[Tutor] Can't loop thru file and don't see the problem

Thu Dec 3 12:46:43 CET 2009

Roy Hinkelman wrote:
>
> Your list is great. I've been lurking for the past two weeks while I 
> learned the basics. Thanks.
>
> I am trying to loop thru 2 files and scrape some data, and the loops 
> are not working.
>
> The script is not getting past the first URL from state_list, as the 
> test print shows.
>
> If someone could point me in the right direction, I'd appreciate it.
>
> I would also like to know the difference between open() and 
> csv.reader(). I had similar issues with csv.reader() when opening 
> these files.
>
> Any help greatly appreciated.

Excerpted data »
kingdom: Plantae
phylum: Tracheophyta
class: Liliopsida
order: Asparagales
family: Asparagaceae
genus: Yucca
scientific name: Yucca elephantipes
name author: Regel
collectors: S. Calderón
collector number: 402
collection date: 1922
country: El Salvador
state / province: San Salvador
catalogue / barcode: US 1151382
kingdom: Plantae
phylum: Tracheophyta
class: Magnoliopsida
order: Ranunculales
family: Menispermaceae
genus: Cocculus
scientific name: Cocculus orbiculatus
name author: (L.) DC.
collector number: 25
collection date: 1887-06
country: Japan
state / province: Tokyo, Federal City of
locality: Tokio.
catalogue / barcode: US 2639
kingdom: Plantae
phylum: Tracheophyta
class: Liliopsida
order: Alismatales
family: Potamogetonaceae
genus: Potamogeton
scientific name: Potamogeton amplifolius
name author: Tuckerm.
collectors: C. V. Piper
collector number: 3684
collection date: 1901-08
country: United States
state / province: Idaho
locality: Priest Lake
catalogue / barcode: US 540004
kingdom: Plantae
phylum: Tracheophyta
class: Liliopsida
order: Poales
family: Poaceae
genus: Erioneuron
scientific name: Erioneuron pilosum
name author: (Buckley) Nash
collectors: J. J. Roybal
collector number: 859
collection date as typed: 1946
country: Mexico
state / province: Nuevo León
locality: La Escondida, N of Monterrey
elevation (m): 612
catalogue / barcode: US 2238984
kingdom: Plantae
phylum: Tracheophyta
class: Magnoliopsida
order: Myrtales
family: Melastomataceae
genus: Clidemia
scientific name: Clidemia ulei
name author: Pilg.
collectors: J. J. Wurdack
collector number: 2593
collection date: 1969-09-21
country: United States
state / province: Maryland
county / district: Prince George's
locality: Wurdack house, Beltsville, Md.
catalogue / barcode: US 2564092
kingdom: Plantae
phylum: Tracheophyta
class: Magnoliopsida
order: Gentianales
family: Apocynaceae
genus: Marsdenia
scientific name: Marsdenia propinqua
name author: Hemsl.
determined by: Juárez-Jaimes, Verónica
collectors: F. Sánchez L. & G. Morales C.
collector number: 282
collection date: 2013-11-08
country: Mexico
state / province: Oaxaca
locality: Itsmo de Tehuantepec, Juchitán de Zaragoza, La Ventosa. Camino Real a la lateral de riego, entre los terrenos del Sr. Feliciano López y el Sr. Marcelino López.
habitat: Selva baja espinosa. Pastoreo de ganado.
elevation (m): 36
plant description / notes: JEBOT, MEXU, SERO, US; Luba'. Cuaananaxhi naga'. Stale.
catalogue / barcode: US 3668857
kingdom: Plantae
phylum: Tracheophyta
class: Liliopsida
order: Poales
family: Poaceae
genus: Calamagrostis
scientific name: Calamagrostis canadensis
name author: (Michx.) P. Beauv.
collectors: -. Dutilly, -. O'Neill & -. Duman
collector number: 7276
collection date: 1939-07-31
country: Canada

Direction » Continue the mailing-list thread about looping through two files, starting right after its final line. The records were drawn from a source separate from the text.

Answer »
>
> Roy
>
> Code: Select all
>     # DOWNLOAD USGS MISSING FILES
>
>     import mechanize
>     import BeautifulSoup as B_S
>     import re
>     # import urllib
>     import csv
>
>     # OPEN FILES
>     # LOOKING FOR THESE SKUs
>     _missing = open('C:\\Documents and 
> Settings\\rhinkelman\\Desktop\\working DB 
> files\\missing_topo_list.csv', 'r')
>     # IN THESE STATES
>     _states = open('C:\\Documents and 
> Settings\\rhinkelman\\Desktop\\working DB files\\state_list.csv', 'r')
>     # IF NOT FOUND, LIST THEM HERE
>     _missing_files = []
>     # APPEND THIS FILE WITH META
>     _topo_meta = open('C:\\Documents and 
> Settings\\rhinkelman\\Desktop\\working DB files\\topo_meta.csv', 'a')
>
>     # OPEN PAGE
>     for each_state in _states:
>         each_state = each_state.replace("\n", "")
>         print each_state
>         html = mechanize.urlopen(each_state)
>         _soup = B_S.BeautifulSoup(html)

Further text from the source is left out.